**Exercise objective**
From the listing below, copy only the lines running from the line that contains "age 40 years." to the line that contains "Outlined on this slice (semi-automatically", both included.

**Exercise input**
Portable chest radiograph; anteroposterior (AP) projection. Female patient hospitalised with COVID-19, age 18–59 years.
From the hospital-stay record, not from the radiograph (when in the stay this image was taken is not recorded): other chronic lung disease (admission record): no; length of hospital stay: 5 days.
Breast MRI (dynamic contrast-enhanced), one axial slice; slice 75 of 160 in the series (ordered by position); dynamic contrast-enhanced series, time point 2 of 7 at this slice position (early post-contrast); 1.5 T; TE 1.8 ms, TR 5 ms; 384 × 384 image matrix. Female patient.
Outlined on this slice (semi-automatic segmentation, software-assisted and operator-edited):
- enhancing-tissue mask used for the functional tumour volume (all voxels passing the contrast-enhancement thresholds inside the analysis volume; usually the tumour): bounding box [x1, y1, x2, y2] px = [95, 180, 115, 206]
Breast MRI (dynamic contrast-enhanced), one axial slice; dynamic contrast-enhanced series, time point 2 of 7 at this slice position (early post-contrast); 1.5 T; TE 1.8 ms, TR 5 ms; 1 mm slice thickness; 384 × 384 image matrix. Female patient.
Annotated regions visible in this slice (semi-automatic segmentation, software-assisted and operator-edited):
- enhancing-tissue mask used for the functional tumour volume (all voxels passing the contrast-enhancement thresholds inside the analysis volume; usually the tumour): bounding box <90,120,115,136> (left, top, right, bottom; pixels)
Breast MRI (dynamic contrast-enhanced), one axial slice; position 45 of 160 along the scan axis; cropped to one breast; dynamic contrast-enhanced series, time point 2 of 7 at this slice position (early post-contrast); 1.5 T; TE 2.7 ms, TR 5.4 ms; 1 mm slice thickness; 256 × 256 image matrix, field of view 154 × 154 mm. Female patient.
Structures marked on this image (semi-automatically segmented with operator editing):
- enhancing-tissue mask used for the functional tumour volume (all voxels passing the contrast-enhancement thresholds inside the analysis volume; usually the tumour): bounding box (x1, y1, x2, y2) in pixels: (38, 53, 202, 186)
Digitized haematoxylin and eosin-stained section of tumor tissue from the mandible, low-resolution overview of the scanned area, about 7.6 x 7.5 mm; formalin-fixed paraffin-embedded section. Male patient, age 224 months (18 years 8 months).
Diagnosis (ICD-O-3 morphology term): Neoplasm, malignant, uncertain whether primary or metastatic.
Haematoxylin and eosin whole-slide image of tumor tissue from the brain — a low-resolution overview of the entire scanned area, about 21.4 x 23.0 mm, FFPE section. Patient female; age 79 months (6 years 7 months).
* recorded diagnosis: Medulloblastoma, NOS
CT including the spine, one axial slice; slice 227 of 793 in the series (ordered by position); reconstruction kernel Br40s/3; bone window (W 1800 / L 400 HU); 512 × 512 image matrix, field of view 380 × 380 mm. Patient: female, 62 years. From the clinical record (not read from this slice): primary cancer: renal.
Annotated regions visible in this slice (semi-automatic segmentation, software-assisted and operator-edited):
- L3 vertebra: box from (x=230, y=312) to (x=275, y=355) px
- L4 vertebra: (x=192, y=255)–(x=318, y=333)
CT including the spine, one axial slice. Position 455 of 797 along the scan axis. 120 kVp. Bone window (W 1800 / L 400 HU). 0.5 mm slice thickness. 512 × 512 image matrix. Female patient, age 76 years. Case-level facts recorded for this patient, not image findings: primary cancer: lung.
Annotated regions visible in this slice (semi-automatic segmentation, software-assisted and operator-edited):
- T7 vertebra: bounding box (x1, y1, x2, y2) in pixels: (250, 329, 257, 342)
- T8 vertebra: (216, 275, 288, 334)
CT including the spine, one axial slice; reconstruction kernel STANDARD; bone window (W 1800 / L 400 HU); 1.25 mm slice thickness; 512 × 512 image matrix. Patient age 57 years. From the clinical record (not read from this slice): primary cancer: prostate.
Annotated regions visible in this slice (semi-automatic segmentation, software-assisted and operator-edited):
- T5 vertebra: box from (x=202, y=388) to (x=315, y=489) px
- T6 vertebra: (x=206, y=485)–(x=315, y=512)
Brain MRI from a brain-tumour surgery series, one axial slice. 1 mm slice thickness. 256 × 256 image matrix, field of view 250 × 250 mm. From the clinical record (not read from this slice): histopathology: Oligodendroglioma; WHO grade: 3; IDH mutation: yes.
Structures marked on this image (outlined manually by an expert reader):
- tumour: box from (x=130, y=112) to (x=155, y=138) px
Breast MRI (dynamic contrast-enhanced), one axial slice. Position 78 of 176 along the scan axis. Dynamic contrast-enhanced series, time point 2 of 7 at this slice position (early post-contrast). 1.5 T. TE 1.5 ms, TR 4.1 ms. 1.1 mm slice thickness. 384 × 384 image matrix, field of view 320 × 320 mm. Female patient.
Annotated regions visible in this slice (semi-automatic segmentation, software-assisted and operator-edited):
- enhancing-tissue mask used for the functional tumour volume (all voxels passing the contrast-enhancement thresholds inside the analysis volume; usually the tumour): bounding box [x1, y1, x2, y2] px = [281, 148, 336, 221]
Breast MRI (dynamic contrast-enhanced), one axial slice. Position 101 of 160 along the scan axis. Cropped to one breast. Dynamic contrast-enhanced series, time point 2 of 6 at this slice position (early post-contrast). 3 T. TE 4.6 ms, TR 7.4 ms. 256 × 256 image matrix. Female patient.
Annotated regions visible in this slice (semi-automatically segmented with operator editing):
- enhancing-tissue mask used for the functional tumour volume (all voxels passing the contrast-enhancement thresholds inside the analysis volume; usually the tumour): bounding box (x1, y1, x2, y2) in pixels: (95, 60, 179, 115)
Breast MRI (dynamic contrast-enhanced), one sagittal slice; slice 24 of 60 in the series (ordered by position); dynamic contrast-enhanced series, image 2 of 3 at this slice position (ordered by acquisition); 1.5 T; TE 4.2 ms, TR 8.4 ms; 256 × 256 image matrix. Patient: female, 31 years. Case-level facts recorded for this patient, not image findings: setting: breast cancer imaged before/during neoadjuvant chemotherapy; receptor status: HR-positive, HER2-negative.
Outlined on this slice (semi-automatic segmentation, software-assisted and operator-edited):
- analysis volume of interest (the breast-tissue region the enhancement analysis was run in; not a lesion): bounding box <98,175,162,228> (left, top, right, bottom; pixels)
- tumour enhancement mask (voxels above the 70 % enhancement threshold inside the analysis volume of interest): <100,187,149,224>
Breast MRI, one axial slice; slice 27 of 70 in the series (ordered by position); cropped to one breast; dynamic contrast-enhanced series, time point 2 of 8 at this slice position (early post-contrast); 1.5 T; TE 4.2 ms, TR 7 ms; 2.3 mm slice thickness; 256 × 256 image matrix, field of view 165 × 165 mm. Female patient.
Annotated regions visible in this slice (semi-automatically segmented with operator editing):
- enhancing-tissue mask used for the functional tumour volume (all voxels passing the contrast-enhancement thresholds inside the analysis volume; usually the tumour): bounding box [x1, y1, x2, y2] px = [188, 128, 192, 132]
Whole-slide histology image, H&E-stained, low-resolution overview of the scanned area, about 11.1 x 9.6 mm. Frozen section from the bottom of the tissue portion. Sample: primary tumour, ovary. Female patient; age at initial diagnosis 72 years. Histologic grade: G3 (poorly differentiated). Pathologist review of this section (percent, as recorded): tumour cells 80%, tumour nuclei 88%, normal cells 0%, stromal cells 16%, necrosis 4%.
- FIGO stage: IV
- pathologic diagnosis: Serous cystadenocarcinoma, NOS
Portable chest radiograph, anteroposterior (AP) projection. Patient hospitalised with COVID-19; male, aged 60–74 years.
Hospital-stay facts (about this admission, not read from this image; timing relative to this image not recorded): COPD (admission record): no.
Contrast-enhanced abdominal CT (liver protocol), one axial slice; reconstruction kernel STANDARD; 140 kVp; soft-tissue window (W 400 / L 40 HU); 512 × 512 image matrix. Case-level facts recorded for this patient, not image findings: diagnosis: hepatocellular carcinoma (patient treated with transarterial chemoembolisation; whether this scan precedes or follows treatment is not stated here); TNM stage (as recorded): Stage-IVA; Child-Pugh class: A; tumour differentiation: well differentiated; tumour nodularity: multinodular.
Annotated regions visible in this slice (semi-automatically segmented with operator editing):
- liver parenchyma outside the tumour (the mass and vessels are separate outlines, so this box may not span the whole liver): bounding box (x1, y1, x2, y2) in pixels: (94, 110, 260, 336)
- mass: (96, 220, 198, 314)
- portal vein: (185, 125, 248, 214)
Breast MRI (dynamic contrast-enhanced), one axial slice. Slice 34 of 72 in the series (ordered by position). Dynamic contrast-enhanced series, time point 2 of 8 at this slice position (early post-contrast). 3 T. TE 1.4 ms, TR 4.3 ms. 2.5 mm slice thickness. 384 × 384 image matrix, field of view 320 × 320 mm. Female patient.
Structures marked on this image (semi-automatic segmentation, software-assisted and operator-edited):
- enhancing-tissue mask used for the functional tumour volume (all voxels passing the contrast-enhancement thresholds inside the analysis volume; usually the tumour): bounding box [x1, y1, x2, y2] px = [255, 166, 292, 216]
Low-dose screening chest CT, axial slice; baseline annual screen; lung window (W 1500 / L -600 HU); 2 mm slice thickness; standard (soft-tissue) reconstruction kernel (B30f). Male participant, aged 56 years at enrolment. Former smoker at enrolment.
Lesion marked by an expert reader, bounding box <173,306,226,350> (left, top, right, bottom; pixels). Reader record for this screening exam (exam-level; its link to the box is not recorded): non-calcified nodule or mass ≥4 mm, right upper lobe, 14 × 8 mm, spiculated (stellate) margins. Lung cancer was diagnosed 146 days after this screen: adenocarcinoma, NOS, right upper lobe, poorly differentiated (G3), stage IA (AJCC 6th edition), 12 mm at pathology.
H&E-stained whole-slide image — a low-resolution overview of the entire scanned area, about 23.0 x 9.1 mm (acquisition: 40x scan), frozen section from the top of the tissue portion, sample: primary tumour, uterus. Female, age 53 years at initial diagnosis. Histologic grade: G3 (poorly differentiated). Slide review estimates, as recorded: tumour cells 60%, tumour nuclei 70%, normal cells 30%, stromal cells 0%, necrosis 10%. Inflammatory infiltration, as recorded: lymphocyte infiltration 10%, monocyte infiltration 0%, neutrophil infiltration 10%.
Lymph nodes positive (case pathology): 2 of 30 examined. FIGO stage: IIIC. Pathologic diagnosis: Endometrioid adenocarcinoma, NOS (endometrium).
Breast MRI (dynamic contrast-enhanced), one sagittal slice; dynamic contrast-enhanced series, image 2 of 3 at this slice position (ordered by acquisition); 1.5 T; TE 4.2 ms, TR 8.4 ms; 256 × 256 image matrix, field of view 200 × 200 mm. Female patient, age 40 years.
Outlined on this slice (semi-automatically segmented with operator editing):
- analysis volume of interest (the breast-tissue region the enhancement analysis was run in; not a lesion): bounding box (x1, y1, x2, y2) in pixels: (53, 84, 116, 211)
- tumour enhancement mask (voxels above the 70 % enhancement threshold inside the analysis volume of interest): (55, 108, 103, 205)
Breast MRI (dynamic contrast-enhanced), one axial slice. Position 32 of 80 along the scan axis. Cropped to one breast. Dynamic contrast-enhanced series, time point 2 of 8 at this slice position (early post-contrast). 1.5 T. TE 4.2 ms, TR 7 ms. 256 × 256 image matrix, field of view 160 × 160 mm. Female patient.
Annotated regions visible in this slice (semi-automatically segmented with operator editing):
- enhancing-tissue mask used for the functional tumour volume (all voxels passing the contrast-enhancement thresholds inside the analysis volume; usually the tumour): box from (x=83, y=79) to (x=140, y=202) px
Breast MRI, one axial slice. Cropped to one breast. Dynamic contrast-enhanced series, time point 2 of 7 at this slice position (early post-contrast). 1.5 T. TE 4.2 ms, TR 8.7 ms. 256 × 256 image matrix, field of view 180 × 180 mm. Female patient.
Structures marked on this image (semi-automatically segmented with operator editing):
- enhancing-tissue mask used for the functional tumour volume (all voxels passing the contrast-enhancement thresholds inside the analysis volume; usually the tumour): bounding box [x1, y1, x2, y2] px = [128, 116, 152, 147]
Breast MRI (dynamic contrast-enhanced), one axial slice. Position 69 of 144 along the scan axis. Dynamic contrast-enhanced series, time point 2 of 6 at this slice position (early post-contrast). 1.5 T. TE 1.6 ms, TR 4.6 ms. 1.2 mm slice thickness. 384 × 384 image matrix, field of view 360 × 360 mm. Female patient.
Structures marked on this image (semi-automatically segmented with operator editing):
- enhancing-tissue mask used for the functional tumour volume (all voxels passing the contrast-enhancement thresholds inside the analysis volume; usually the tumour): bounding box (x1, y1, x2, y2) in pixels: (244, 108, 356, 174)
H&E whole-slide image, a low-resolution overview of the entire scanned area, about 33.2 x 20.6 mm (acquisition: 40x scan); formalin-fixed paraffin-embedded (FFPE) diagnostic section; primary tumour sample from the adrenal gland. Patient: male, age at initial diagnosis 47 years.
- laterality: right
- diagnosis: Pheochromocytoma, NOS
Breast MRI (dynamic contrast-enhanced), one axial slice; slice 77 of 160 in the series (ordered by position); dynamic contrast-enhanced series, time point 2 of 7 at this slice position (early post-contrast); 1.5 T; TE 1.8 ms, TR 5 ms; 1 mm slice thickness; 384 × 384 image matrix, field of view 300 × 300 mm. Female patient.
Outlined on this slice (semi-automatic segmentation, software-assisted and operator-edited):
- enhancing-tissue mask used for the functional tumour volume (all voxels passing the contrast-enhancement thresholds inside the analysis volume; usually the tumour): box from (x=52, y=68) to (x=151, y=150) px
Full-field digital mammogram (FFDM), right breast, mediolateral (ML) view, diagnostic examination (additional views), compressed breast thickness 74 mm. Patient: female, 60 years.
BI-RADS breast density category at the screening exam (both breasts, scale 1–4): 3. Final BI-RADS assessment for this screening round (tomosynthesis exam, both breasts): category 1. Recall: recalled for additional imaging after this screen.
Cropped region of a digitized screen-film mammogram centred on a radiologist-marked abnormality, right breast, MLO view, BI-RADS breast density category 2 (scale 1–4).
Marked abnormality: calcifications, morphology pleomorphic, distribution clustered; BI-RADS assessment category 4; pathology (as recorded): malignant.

**Your response**
Breast MRI (dynamic contrast-enhanced), one sagittal slice; dynamic contrast-enhanced series, image 2 of 3 at this slice position (ordered by acquisition); 1.5 T; TE 4.2 ms, TR 8.4 ms; 256 × 256 image matrix, field of view 200 × 200 mm. Female patient, age 40 years.
Outlined on this slice (semi-automatically segmented with operator editing):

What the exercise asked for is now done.